Outlier detection was performed by calculating z-score (Heath et al. 2010a, b) values according to Eq. 2,

$$ z = \frac{\chi_{\mathrm{lab}}-{\chi}_0\ }{\sigma_0} $$
(2)

where χ lab is the laboratory mean (classical approach) or median (robust approach), χ 0 is the known spiked concentration or, if unknown, as in sample B, is the average concentration measured by the participating laboratories and σ 0 is the standard deviation. Samples with z-values higher than 3 were excluded from further statistical analysis. For suspected outliers, i.e. those whose z-score values were between 2.0 ≤ │z│ ≤ 3.0, a further Dixon test or Q test was applied (α = 0.05) (Heath et al. 2010b). The equation for the Q test (Heath et al. 2010b) is as follows (Eq. 3):

$$ Q=\frac{\mathrm{gap}}{\mathrm{range}\ } $$
(3)

Gap is the absolute difference between the suspected outlier and its closest value when arranged in increasing order of concentration, and the range is the difference between highest and lowest value. When Q exp is greater than Q tab (a reference value corresponding to the sample size and confidence level or α = 0.05), then this value is referred as an outlier.

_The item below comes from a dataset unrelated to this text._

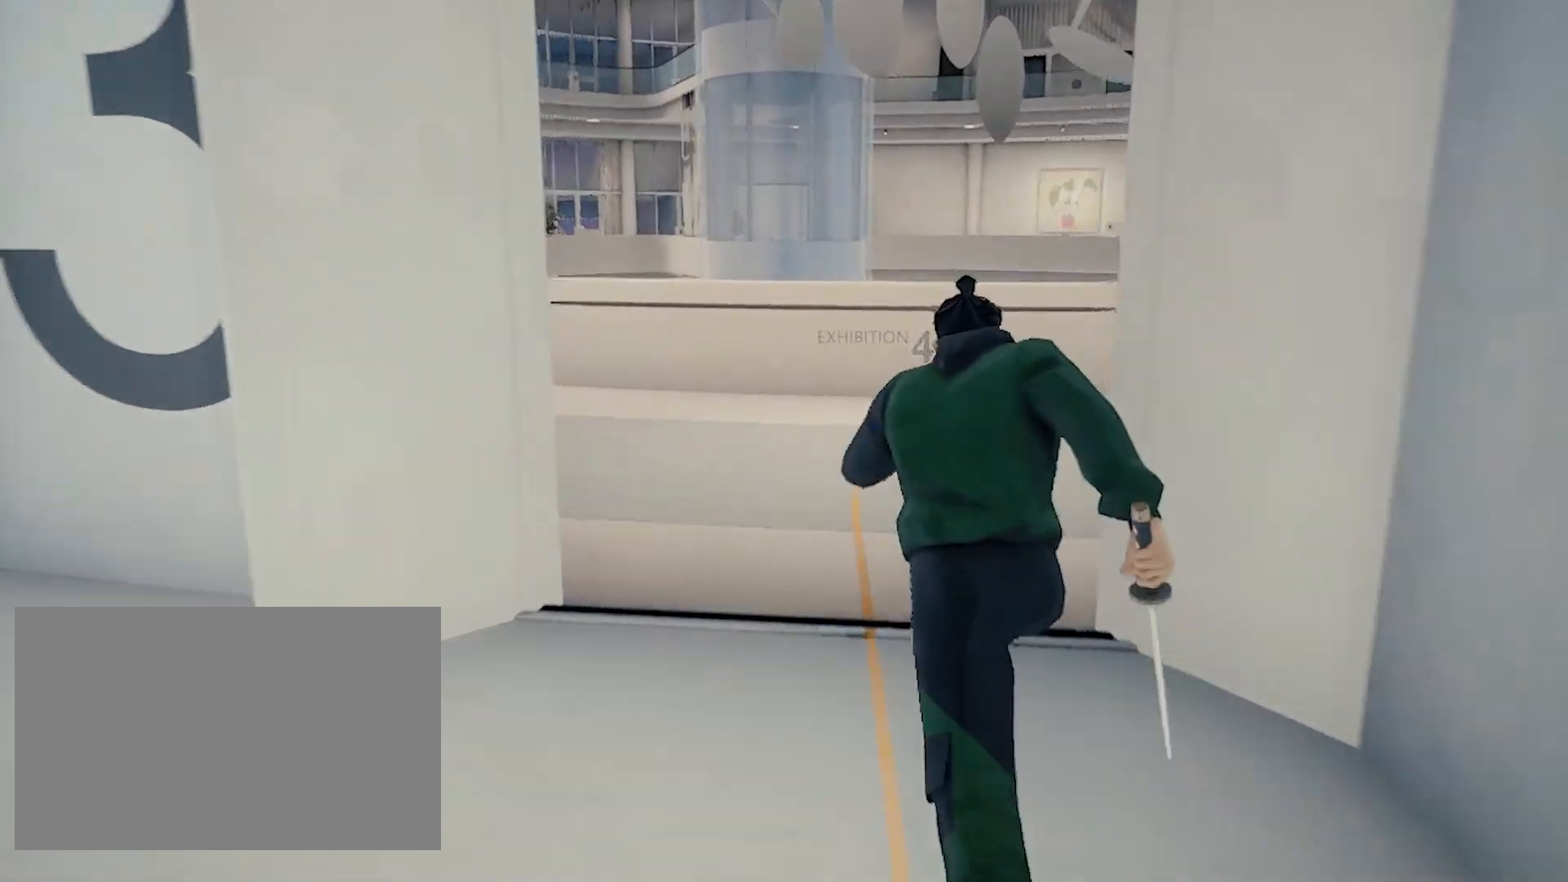
{"keys": ["a", "space"], "mouse": [], "events": [[233, "a", "down"], [333, "w", "up"]]}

The following statistical parameters were calculated for each series of samples (A, B, C and D) and each compound:

  • Mean and median values;

  • 95 % confidence intervals;

  • Variances (σ 2);

  • Standard deviations (σ);

  • Relative standard deviation (RSD);

  • Standard errors of mean (SEM);

  • Minimum and maximum values and first and third quartiles (25P and 75P);

  • Number of outliers, upper and lower warning limits (UWL and LWL); and

  • Repeatability (r) and reproducibility (R), where both r and R were determined in terms of relative standard deviation or coefficient of variation (CV) and expressed as percentages (%).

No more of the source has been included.